**THE DATA**
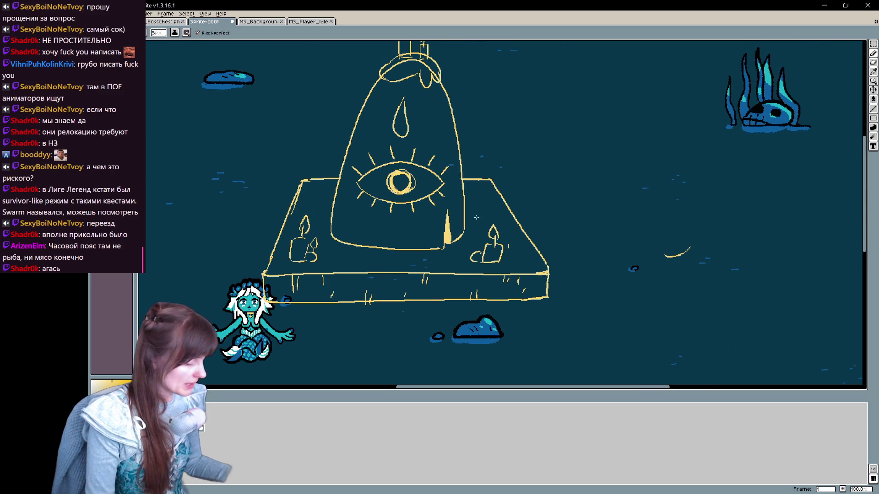
left_click_drag(497, 246, 521, 204)
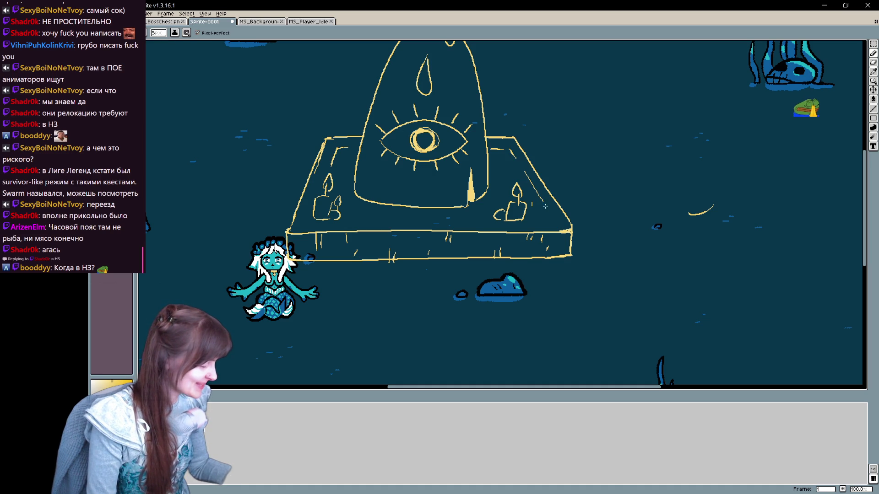
left_click_drag(353, 221, 480, 220)
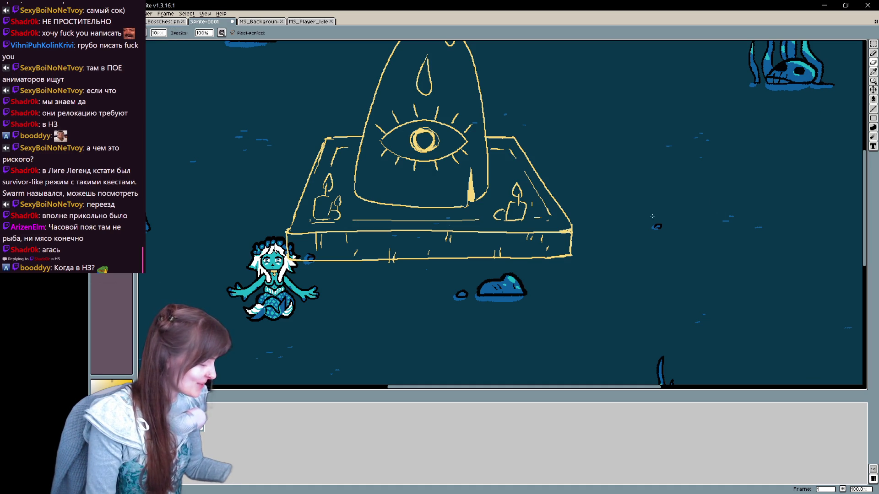
Start a long tendril reaching up-left from the altar's left corner
mouse_move(585, 221)
left_mouse_down()
mouse_move(657, 247)
mouse_move(748, 258)
left_mouse_up()
mouse_move(526, 278)
left_mouse_down()
mouse_move(553, 284)
mouse_move(548, 270)
left_mouse_up()
mouse_move(507, 176)
left_mouse_down()
mouse_move(509, 160)
mouse_move(444, 127)
mouse_move(491, 150)
left_mouse_up()
Redraw the first tendril and sketch jagged tendrils radiating from the altar's corners
key("ctrl+z")
left_click_drag(579, 171, 357, 187)
left_click_drag(485, 180, 614, 143)
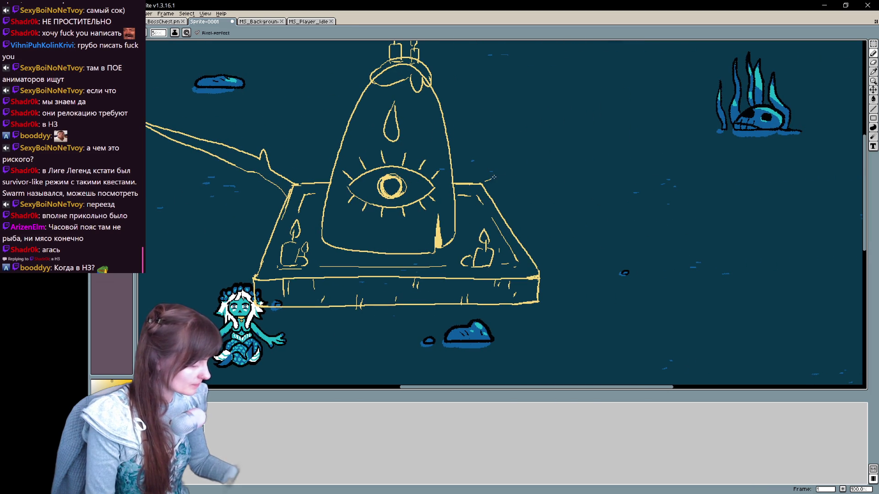
left_click_drag(545, 172, 489, 184)
mouse_move(260, 301)
left_mouse_down()
mouse_move(442, 178)
mouse_move(256, 247)
mouse_move(440, 177)
left_mouse_up()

**TASK TO CARRY OUT**
Before copying the data, remove the pictures. Then repeat the rest exactly.

**ANSWER TO THIS TASK**
left_click_drag(497, 246, 521, 204)
left_click_drag(353, 221, 480, 220)
Start a long tendril reaching up-left from the altar's left corner
mouse_move(585, 221)
left_mouse_down()
mouse_move(657, 247)
mouse_move(748, 258)
left_mouse_up()
mouse_move(526, 278)
left_mouse_down()
mouse_move(553, 284)
mouse_move(548, 270)
left_mouse_up()
mouse_move(507, 176)
left_mouse_down()
mouse_move(509, 160)
mouse_move(444, 127)
mouse_move(491, 150)
left_mouse_up()
Redraw the first tendril and sketch jagged tendrils radiating from the altar's corners
key("ctrl+z")
left_click_drag(579, 171, 357, 187)
left_click_drag(485, 180, 614, 143)
left_click_drag(545, 172, 489, 184)
mouse_move(260, 301)
left_mouse_down()
mouse_move(442, 178)
mouse_move(256, 247)
mouse_move(440, 177)
left_mouse_up()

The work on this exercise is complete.